Could’ve been worse. He could’ve thrown up in her lap.
From there we went into little aspects of German history, talking about “The Iron Chancellor” and how the Prussians united the country a hundred years before the Wall fell, and we even talked a little about Merkel, or “Angie,” as she called her, and told me what a fan she is, being that they’re both East German girls. She told me how it was so weird for her to come to America in her twenties and get a more full view of her own little world up til then and to compare it to growing up in communist Germany, where history was repainted with a propaganda slant. She mentioned that as a teen they were never allowed to refer to the Wall as just “the Wall,” it was always as the “tool for anti-fascist defense” or something like that.

She told me how when she was in school, it was a mandatory field trip for the kids to be taken to the concentration camps and shown all the gross details, the rooms with human remains permanently staining the walls, with the empty shoes of little babies that were turned to dust, the lampshades made out of flayed skin featuring Jewish tattoos. She told me how the physical evidence of the darkest corners of history would never leave her mind and part of her was glad that she was forced to see that shameful part of her country’s past, but that it’s something she knows kids don’t go to see anymore.

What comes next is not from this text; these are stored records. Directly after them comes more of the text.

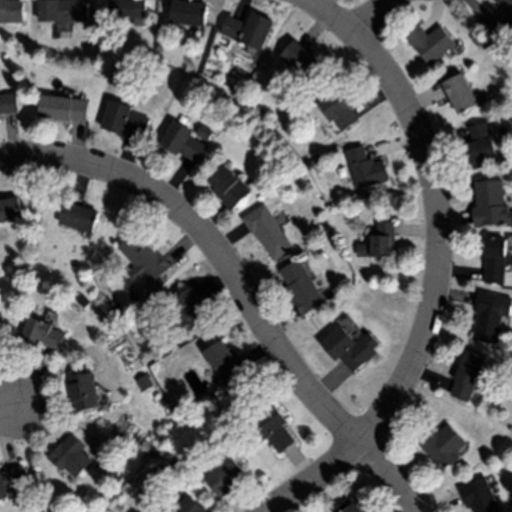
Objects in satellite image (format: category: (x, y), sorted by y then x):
building: (128, 9)
building: (62, 10)
building: (10, 11)
building: (126, 11)
building: (10, 13)
building: (189, 13)
building: (61, 14)
building: (187, 16)
building: (504, 17)
road: (373, 18)
building: (249, 30)
building: (246, 32)
building: (475, 38)
building: (430, 43)
building: (300, 60)
building: (298, 63)
building: (459, 93)
building: (9, 103)
building: (8, 106)
building: (65, 108)
building: (338, 108)
building: (62, 111)
building: (337, 113)
building: (124, 120)
building: (124, 123)
building: (204, 132)
building: (183, 142)
building: (480, 145)
building: (183, 146)
building: (365, 169)
building: (363, 172)
building: (229, 187)
building: (226, 190)
building: (490, 204)
building: (10, 209)
building: (8, 212)
building: (79, 217)
building: (77, 220)
building: (267, 231)
building: (265, 237)
building: (379, 242)
road: (214, 245)
building: (378, 245)
building: (144, 259)
building: (495, 259)
building: (142, 262)
road: (438, 266)
building: (301, 288)
building: (298, 291)
building: (84, 300)
building: (192, 310)
building: (190, 313)
building: (490, 315)
building: (2, 334)
building: (43, 335)
building: (42, 337)
building: (1, 341)
building: (352, 346)
building: (349, 353)
building: (225, 361)
building: (222, 363)
building: (467, 374)
building: (83, 391)
building: (82, 396)
road: (5, 410)
building: (273, 428)
building: (271, 432)
building: (442, 447)
building: (71, 456)
building: (70, 460)
road: (388, 473)
building: (113, 475)
building: (225, 477)
building: (11, 480)
building: (223, 481)
building: (11, 483)
building: (475, 492)
building: (479, 497)
building: (353, 505)
building: (189, 506)
building: (188, 507)
building: (351, 507)
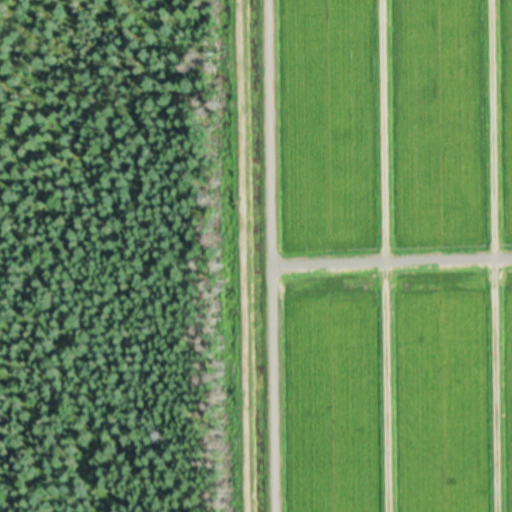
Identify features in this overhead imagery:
crop: (376, 255)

I don’t want to use the word “fascinating” again in this post, but that’s what it was. A fascinating conversation, and a fantastic one, informative and insightful. I thanked her for her time and being so patient with my curiousity, and of course for letting me know that it was actually Friday the 13th. Then I left, since I had been there for quite some time and it was starting to look like it might rain. I wasn’t interesting in listening to sad old men with hair plugs crooning bar anthems into my ear, so I just walked in silence, my head heavy with thoughts about everything we discussed.
“Komm rüber!” Hans Conrad Schumann defects, from here.
It did start raining before I got back to my front door, of course, but my mind was elsewhere and I didn’t actually realize it until I was pulling my key out to let myself back in and realized I was shivering there as the water dripped off of me.

And how did you spend your Friday the 13th?